2020 年 35 巻 4 号 p. 27-32
英国のナショナルカリキュラムでは,生物・化学・物理を横断する内容領域として「Working Scientifically(WS)」が設定されており,科学を学ぶ上で身につけるべき考え方や技能が育成されることが目指されている.そこで,WSで扱われる内容を日本の理科カリキュラムに取り入れることで,生徒が理科を学ぶ意義をより理解し,科学的な思考力・判断力や学習意欲の向上に繋がると期待される.
これまでの研究から,英国では生物・化学・物理の学習全体で,全てのWSの内容が指導されているのに対して,日本ではWSにあたる内容が部分的に扱われ,全くあるいはほとんど扱われていない項目が少なくないことが明らかになっている.本研究では,日本で取り扱いの少ないWSについて,英国の例を参考に小学校の授業案を作成しその効果の検証を行った.
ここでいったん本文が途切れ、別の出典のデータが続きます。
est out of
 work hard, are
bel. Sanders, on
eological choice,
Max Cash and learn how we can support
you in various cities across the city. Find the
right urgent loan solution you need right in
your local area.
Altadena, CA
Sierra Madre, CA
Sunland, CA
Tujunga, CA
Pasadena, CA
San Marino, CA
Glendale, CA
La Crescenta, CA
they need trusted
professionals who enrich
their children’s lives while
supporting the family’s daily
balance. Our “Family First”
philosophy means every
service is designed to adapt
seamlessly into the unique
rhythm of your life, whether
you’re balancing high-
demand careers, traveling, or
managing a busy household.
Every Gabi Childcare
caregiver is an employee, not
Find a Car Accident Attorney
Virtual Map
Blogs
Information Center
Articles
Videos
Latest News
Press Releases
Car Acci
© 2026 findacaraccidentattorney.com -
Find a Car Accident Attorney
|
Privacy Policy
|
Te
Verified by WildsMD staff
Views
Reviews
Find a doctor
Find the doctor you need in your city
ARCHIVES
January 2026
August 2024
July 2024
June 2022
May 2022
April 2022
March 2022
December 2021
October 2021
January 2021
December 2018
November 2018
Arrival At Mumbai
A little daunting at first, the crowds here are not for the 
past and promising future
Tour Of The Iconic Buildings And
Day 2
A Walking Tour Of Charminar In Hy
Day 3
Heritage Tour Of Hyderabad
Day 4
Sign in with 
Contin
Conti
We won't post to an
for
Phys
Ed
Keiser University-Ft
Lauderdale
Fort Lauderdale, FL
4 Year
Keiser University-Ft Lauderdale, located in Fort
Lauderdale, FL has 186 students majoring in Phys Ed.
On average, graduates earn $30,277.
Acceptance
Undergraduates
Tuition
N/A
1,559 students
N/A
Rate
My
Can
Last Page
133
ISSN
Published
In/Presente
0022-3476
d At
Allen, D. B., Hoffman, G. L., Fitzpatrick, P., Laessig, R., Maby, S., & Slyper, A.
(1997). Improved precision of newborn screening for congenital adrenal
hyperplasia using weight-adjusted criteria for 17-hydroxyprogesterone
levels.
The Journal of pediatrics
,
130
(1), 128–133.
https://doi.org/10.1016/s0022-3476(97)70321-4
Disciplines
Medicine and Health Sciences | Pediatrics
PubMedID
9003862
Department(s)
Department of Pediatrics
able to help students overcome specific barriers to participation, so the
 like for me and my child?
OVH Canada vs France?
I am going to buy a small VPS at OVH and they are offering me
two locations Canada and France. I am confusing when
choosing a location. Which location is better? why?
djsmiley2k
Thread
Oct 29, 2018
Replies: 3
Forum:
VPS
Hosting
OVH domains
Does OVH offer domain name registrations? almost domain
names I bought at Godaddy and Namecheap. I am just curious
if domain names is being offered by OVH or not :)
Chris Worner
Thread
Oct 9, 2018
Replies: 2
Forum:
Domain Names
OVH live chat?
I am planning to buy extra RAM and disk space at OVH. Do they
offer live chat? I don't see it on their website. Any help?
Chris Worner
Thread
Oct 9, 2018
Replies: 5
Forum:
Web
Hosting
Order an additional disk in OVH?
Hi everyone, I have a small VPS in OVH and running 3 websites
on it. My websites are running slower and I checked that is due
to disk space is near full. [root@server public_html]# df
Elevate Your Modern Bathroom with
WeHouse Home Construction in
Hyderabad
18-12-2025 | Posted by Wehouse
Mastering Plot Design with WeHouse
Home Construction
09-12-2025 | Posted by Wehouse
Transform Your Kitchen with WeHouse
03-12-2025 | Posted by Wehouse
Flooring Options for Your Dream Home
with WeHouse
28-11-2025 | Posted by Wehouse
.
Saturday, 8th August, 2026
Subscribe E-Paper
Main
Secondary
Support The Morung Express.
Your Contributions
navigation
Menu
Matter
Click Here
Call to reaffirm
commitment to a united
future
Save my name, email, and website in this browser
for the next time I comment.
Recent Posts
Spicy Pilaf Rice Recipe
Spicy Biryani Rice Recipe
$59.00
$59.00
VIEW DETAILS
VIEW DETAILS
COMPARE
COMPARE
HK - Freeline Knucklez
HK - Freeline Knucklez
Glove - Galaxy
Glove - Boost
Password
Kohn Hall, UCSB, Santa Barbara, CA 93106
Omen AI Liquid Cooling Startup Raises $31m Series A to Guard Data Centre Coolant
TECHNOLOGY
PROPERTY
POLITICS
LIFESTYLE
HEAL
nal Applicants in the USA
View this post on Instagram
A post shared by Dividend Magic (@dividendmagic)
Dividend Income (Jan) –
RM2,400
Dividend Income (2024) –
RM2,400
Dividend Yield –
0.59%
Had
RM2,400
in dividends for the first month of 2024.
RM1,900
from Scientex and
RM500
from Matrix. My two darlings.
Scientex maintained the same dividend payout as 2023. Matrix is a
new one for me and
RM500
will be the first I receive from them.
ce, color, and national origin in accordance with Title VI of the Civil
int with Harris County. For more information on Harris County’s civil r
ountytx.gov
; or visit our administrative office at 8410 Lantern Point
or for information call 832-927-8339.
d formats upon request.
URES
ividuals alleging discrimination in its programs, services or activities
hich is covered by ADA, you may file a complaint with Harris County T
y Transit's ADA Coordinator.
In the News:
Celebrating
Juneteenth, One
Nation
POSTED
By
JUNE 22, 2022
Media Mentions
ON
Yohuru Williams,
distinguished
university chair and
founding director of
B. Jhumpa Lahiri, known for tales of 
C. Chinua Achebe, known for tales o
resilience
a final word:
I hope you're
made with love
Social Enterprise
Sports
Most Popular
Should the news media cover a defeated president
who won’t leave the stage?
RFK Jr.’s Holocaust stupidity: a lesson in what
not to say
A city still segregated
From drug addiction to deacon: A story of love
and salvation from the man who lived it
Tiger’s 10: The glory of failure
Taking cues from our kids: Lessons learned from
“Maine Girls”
誤差の原因(人による不確かさ,機械による不確かさ)と外れ値(極端に数値が異なるもの),及びばらつきのあるデータの傾向を見ること(だいたい同じという見方)に重点を置いた特別授業を公立小学校第6学年2学級55名に対して,2020年7月に実施したところ,実施前後の意識調査において,誤差の原因に対する見方(人による不確かさ,機械による不確かさ)の意識が有意に高まり,データの不確かさに関する問題の調査において,誤差の原因に対する見方と外れ値(極端に数値が異なるもの)に関する見方の結果が有意に上昇した.このことから,日本の小学校において実験データの不確かさを指導することの有効性が示された.